_What you are asked to do_. Reproduce the lines of the material exactly, excluding every image.

_Working data_.
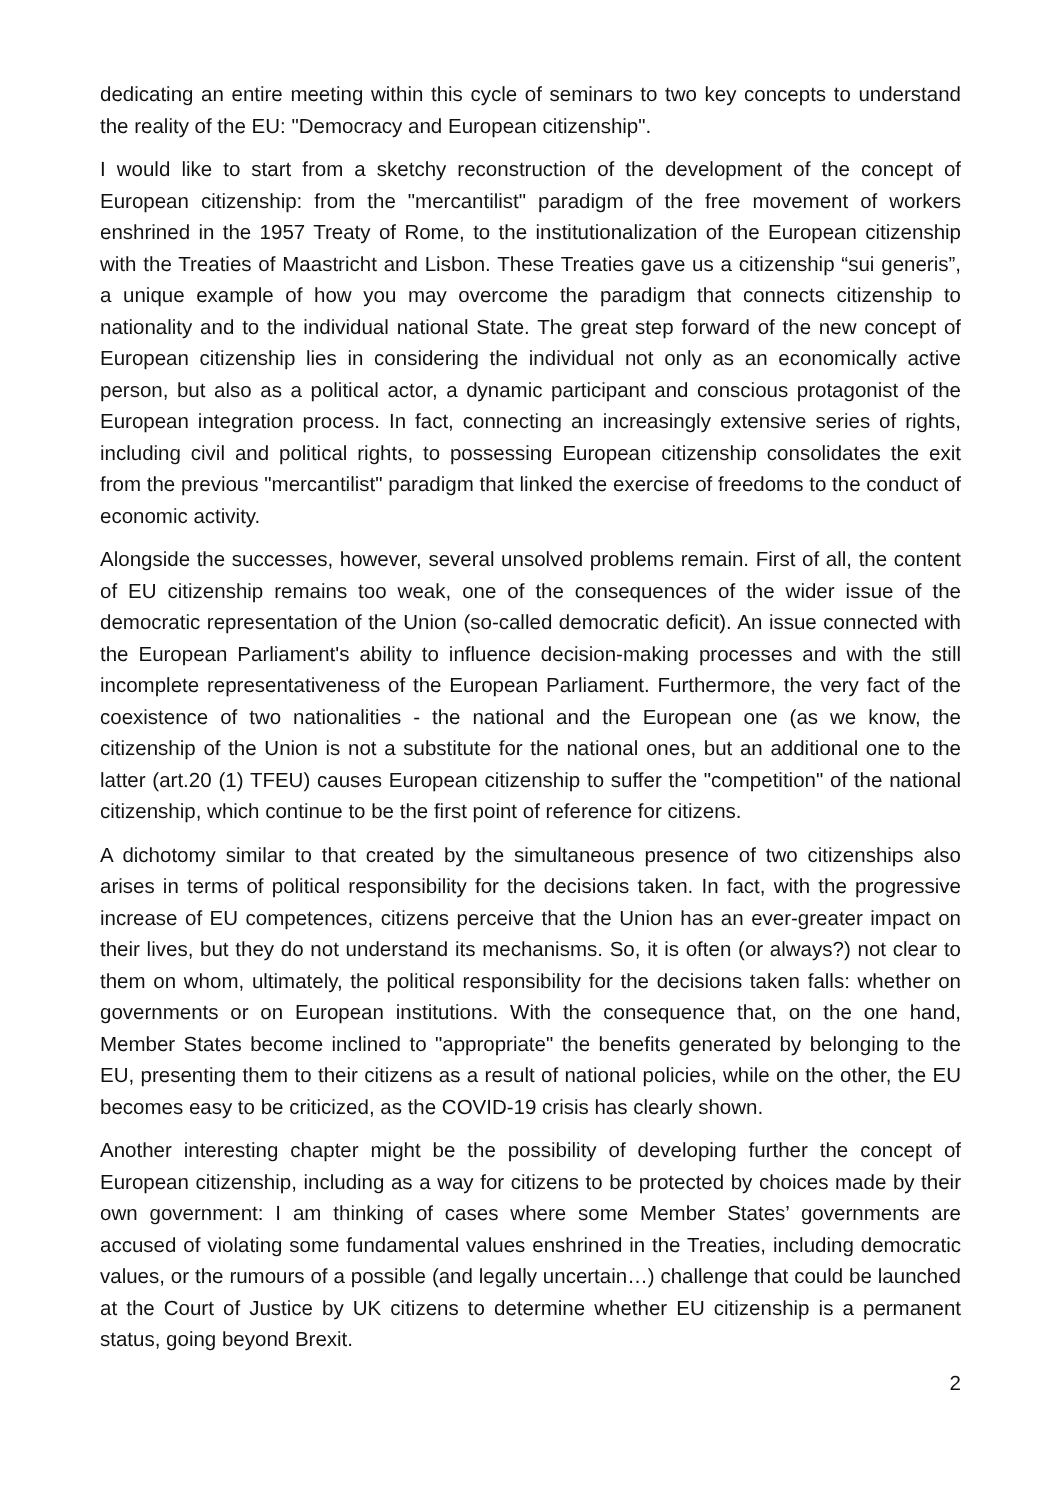dedicating an entire meeting within this cycle of seminars to two key concepts to understand the reality of the EU: "Democracy and European citizenship".
I would like to start from a sketchy reconstruction of the development of the concept of European citizenship: from the "mercantilist" paradigm of the free movement of workers enshrined in the 1957 Treaty of Rome, to the institutionalization of the European citizenship with the Treaties of Maastricht and Lisbon. These Treaties gave us a citizenship “sui generis”, a unique example of how you may overcome the paradigm that connects citizenship to nationality and to the individual national State. The great step forward of the new concept of European citizenship lies in considering the individual not only as an economically active person, but also as a political actor, a dynamic participant and conscious protagonist of the European integration process. In fact, connecting an increasingly extensive series of rights, including civil and political rights, to possessing European citizenship consolidates the exit from the previous "mercantilist" paradigm that linked the exercise of freedoms to the conduct of economic activity.
Alongside the successes, however, several unsolved problems remain. First of all, the content of EU citizenship remains too weak, one of the consequences of the wider issue of the democratic representation of the Union (so-called democratic deficit). An issue connected with the European Parliament's ability to influence decision-making processes and with the still incomplete representativeness of the European Parliament. Furthermore, the very fact of the coexistence of two nationalities - the national and the European one (as we know, the citizenship of the Union is not a substitute for the national ones, but an additional one to the latter (art.20 (1) TFEU) causes European citizenship to suffer the "competition" of the national citizenship, which continue to be the first point of reference for citizens.
A dichotomy similar to that created by the simultaneous presence of two citizenships also arises in terms of political responsibility for the decisions taken. In fact, with the progressive increase of EU competences, citizens perceive that the Union has an ever-greater impact on their lives, but they do not understand its mechanisms. So, it is often (or always?) not clear to them on whom, ultimately, the political responsibility for the decisions taken falls: whether on governments or on European institutions. With the consequence that, on the one hand, Member States become inclined to "appropriate" the benefits generated by belonging to the EU, presenting them to their citizens as a result of national policies, while on the other, the EU becomes easy to be criticized, as the COVID-19 crisis has clearly shown.
Another interesting chapter might be the possibility of developing further the concept of European citizenship, including as a way for citizens to be protected by choices made by their own government: I am thinking of cases where some Member States’ governments are accused of violating some fundamental values enshrined in the Treaties, including democratic values, or the rumours of a possible (and legally uncertain…) challenge that could be launched at the Court of Justice by UK citizens to determine whether EU citizenship is a permanent status, going beyond Brexit.
2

_Task answer_.
dedicating an entire meeting within this cycle of seminars to two key concepts to understand the reality of the EU: "Democracy and European citizenship".
I would like to start from a sketchy reconstruction of the development of the concept of European citizenship: from the "mercantilist" paradigm of the free movement of workers enshrined in the 1957 Treaty of Rome, to the institutionalization of the European citizenship with the Treaties of Maastricht and Lisbon. These Treaties gave us a citizenship “sui generis”, a unique example of how you may overcome the paradigm that connects citizenship to nationality and to the individual national State. The great step forward of the new concept of European citizenship lies in considering the individual not only as an economically active person, but also as a political actor, a dynamic participant and conscious protagonist of the European integration process. In fact, connecting an increasingly extensive series of rights, including civil and political rights, to possessing European citizenship consolidates the exit from the previous "mercantilist" paradigm that linked the exercise of freedoms to the conduct of economic activity.
Alongside the successes, however, several unsolved problems remain. First of all, the content of EU citizenship remains too weak, one of the consequences of the wider issue of the democratic representation of the Union (so-called democratic deficit). An issue connected with the European Parliament's ability to influence decision-making processes and with the still incomplete representativeness of the European Parliament. Furthermore, the very fact of the coexistence of two nationalities - the national and the European one (as we know, the citizenship of the Union is not a substitute for the national ones, but an additional one to the latter (art.20 (1) TFEU) causes European citizenship to suffer the "competition" of the national citizenship, which continue to be the first point of reference for citizens.
A dichotomy similar to that created by the simultaneous presence of two citizenships also arises in terms of political responsibility for the decisions taken. In fact, with the progressive increase of EU competences, citizens perceive that the Union has an ever-greater impact on their lives, but they do not understand its mechanisms. So, it is often (or always?) not clear to them on whom, ultimately, the political responsibility for the decisions taken falls: whether on governments or on European institutions. With the consequence that, on the one hand, Member States become inclined to "appropriate" the benefits generated by belonging to the EU, presenting them to their citizens as a result of national policies, while on the other, the EU becomes easy to be criticized, as the COVID-19 crisis has clearly shown.
Another interesting chapter might be the possibility of developing further the concept of European citizenship, including as a way for citizens to be protected by choices made by their own government: I am thinking of cases where some Member States’ governments are accused of violating some fundamental values enshrined in the Treaties, including democratic values, or the rumours of a possible (and legally uncertain…) challenge that could be launched at the Court of Justice by UK citizens to determine whether EU citizenship is a permanent status, going beyond Brexit.
2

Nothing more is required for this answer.